Dès la confirmation de la suppression de l’exonération quinquennale de l’IS au profit des exportateurs, plusieurs opérateurs se sont empressés de créer une nouvelle société avant la fin de l’année 2019. L’objectif était de continuer à bénéficier de l’incitation fiscale. Si bien que l’Ompic a enregistré une affluence inhabituelle de demandes de certificats négatifs.
Selon les chiffres obtenus auprès de l’Office, le mois de décembre 2019 a connu la création de 8.412 nouvelles structures contre 7.120 au cours du mois précédent. Un expert-comptable explique ce regain, notamment par la réactivation des dossiers longtemps bloqués aux CRI. D’autres professionnels l’attribuent aux créations de sociétés dans le but de profiter de l’exonération quinquennale de l’IS aux entreprises exportatrices. La loi n’ayant pas d’effet rétroactif.
Les professionnels contactés confirment avoir plusieurs clients ayant recours à ce subterfuge, «qui ne doit pas être considéré comme de la fraude», ironise un expert-comptable, qui reconnaît que le fait d’être totalement exonéré de l’IS pendant cinq ans est un enjeu de taille». Un délai de grâce dont profitent certains investisseurs pour réduire leurs dettes, par exemple.
Mais le fait de créer une société en 2019 ne suffit pas pour profiter de l’exonération quinquennale de l’impôt sur les sociétés. Les articles 6-I-B-1 et 31-I-B-1 du code général des impôts 2019 précisent que ce n’est qu’à partir de la réalisation de la première opération d’exportation que ce délai commence à courir. Ce qui veut dire que les sociétés créées au cours des derniers jours de 2019 doivent avoir réalisé au moins une exportation avant le 1er janvier 2020 et ce, quel qu’en soit le montant.
Une disposition qui ne semble pas aussi claire qu’elle n’y paraît. En effet, l’expédition à l’étranger d’échantillons payants, par exemple, peut-elle être assimilée à une première exportation? De nombreux conseils ont suggéré à leurs clients de réaliser une exportation même d’une petite quantité de marchandises pour prétendre au statut d’exportateur et bénéficier de l’exonération quinquennale de l’IS.
Les démarches suivant cette opération portent sur le rapatriement des devises. L’Instruction générale de l’Office des changes fixe à 150 jours l’échéance pour le rapatriement des devises dans le cas des exportations de biens et à 90 jours pour les prestations de services.

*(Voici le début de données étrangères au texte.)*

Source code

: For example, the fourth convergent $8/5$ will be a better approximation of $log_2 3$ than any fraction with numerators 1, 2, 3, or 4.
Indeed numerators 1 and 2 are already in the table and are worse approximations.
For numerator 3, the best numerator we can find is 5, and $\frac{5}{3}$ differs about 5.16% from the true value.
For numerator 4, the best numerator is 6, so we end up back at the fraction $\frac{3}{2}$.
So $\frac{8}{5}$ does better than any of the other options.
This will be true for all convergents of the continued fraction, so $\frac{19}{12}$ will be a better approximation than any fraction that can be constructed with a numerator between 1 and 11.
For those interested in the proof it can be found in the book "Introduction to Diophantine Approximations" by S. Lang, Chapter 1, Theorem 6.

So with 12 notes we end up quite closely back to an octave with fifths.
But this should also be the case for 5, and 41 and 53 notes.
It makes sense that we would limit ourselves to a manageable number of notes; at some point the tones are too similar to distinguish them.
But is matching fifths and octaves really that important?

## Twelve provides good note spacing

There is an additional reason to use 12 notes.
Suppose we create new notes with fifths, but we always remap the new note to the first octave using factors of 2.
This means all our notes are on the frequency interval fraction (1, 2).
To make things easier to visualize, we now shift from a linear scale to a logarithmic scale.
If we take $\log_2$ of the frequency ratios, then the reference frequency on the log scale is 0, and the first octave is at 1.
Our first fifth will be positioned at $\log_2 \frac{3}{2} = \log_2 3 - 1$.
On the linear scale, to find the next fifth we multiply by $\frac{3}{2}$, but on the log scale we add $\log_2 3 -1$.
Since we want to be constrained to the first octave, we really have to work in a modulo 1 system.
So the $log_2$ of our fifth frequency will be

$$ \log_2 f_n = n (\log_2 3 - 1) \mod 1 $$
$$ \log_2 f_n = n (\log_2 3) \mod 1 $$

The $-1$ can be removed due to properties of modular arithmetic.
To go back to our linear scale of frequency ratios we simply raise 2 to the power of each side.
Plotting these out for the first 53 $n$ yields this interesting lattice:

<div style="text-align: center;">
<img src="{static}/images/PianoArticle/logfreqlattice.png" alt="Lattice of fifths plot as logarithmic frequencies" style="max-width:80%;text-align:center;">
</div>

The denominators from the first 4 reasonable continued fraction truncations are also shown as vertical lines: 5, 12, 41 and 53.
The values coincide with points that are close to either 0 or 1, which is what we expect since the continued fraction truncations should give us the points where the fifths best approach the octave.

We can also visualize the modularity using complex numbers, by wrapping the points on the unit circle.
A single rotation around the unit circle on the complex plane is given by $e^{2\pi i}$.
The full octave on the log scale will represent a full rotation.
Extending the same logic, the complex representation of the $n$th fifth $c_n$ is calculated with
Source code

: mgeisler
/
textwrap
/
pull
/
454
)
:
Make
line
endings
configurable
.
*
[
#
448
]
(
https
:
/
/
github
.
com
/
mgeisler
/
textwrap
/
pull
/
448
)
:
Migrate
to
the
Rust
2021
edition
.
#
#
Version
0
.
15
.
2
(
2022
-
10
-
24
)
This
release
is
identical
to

Quand il s’agit d’exportations de marchandises, la justification ne pose pas de problème parce qu’elle donne lieu à une sortie de produits constatée par les services de la douane. Mais quand il est question d’exportations de services (une consultation verbale, par exemple), les choses se compliquent.
«C’est le type d’exportation qui reste le plus difficile à justifier et à contrôler car il n’est pas matérialisé par un produit physique. L’opération peut porter, par exemple, sur une consultation de haut niveau par vidéoconférence, facturée à 100.000 DH, par exemple. Il peut également s’agir d’une étude sur certaines dispositions fiscales, imprimée et envoyée à l’étranger par poste. Autant d’opérations immatérielles et difficiles à justifier», explique un expert-comptable.
Cette zone grise dans la législation pourrait bien donner lieu à des contentieux en cas de contrôle fiscal. En cas de litige, la charge de la preuve revient à l’administration. C’est donc à elle de prouver que le service n’a pas été rendu dans les délais déclarés. L’autre subtilité du régime fiscal de l’export concerne la date de facturation. Bien que l’opération ait lieu en 2019, celle-ci peut être datée de 2020 et intégrée dans le chiffre d’affaires de 2019.